Interesting thread topic. I found this info by snooping around.
I guess it should also be noted that some of the materials for creating a color are going to leave a stain and are not as readily removed at the end of the day as OTC face paint.


http://www.ethnicpaintings.com/popular-painting-styles/native-american-face-paint.html
*Significance of the Colors *

Colors  in Native American culture have special significance. Red is a violent  color; it is the color of war. Strangely enough black, which is  considered to be an inauspicious colors in most cultures, is the color  of ‘living’, worn on the face during war preparations. White predictably  is the color of peace. The color green when worn under the eyes is  believed to empower the wearer with a night vision. Yellow is the most  inauspicious color, it is the color of death, and is worn only when a  person is in mourning.


----------



## Nicodemus (Oct 16, 2011)

Razor Blade said:


> what kind of oil Nick.





Scott, bear oil was most often used, especially in the east. Chwhawknapper painted up my son last year at the Frontier Festival with this mix. If I can find a picture, I`ll put it up.


----------



## Nicodemus (Oct 16, 2011)

Here ya go. This is about as primitive as it gets.


----------



## Arrowhead95 (Oct 16, 2011)

Burnt cork will do the same.


----------



## FX Jenkins (Oct 19, 2011)

Pokeberry works well....


----------



## Lorren68 (Oct 19, 2011)

Reading this post got me to thinking (now that is scary) I work for a brick making company and we have different color clays for making brick.  My thought was that I could take different colored clays and dry them in the oven, crush into a fine powder then mix with vegetable oil (I dont have any bear oil) I think I could get grey, red, and tan. I could then use the wood ash for black.   Does anyone have any idea how I could make green?


----------



## Al33 (Oct 19, 2011)

Lorren68 said:


> Reading this post got me to thinking (now that is scary) I work for a brick making company and we have different color clays for making brick.  My thought was that I could take different colored clays and dry them in the oven, crush into a fine powder then mix with vegetable oil (I dont have any bear oil) I think I could get grey, red, and tan. I could then use the wood ash for black.   Does anyone have any idea how I could make green?

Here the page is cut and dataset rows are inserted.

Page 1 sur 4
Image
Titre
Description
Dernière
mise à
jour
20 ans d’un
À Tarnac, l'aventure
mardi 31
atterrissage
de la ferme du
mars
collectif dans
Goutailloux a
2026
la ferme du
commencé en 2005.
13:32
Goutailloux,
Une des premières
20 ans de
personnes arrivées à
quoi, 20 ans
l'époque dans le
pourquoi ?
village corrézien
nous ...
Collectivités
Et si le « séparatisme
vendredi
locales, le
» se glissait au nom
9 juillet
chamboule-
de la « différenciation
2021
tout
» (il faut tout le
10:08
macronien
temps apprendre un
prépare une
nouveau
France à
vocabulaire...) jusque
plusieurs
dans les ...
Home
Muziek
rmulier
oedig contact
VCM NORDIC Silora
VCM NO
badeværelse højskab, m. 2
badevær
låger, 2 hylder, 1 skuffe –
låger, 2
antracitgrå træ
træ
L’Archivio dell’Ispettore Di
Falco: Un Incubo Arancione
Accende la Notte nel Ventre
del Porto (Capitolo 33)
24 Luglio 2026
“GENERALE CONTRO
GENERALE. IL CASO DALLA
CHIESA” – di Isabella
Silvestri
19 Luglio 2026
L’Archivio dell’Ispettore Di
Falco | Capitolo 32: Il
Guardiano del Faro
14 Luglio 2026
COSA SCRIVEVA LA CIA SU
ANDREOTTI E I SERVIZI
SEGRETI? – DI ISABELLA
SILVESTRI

Yellow mixed with blue makes green but I have never seen blue bricks.


----------



## Nicodemus (Oct 19, 2011)

For fun, research how the Plains Indians made blue face paint.


----------



## Lorren68 (Oct 19, 2011)

Nicodemus said:


> For fun, research how the Plains Indians made blue face paint.

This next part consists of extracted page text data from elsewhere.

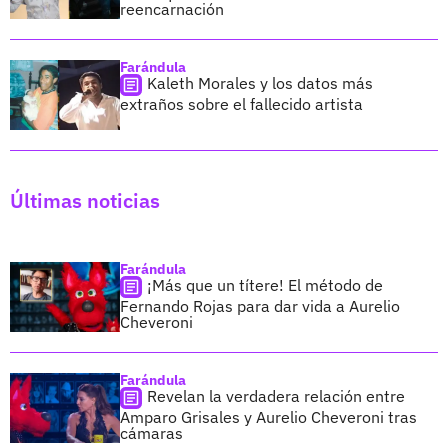
reencarnación
Farándula
Kaleth Morales y los datos más
extraños sobre el fallecido artista
Últimas noticias
Farándula
¡Más que un títere! El método de
Fernando Rojas para dar vida a Aurelio
Cheveroni
Farándula
Revelan la verdadera relación entre
Amparo Grisales y Aurelio Cheveroni tras
cámaras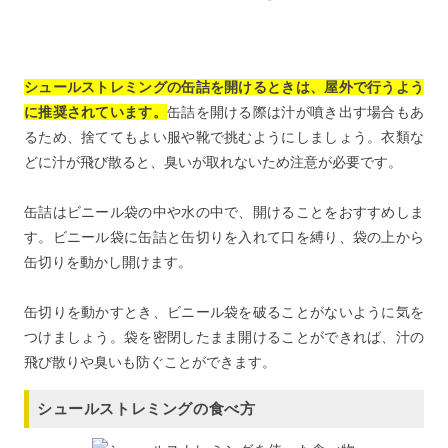
シュールストレミングの缶詰を開けるときは、屋外で行うよう
に推奨されています。
缶詰を開ける際は汁が噴き出す場合もあ
るため、捨ててもよい服や靴で挑むようにしましょう。衣類な
どに汁が飛び散ると、臭いが取れないため注意が必要です。
缶詰はビニール袋の中や水の中で、開けることをおすすめしま
す。ビニール袋に缶詰と缶切りを入れて口を縛り、袋の上から
缶切りを動かし開けます。
缶切りを動かすとき、ビニール袋を破ることがないように気を
つけましょう。袋を密閉したまま開けることができれば、汁の
飛び散りや臭いも防ぐことができます。
シュールストレミングの食べ方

Before i research I am going to guess they used dung.


----------



## Lorren68 (Oct 19, 2011)

I did a little research and green was made from moss and other plants


----------



## Nicodemus (Oct 19, 2011)

Lorren68 said:


> Before i research I am going to guess they used dung.





Yep. From ducks.


----------



## chehawknapper (Oct 20, 2011)

Mistletoe will give you a nice light green.


----------



## Bow Only (Oct 23, 2011)

My Dad and I were looking for points in the rain one time and found a small ocre rock that you could tell had been worn on each side.  He rubbed it good and wiped it on my face.  It was red with a yellow tint.  No doubt that is what it was used for.


----------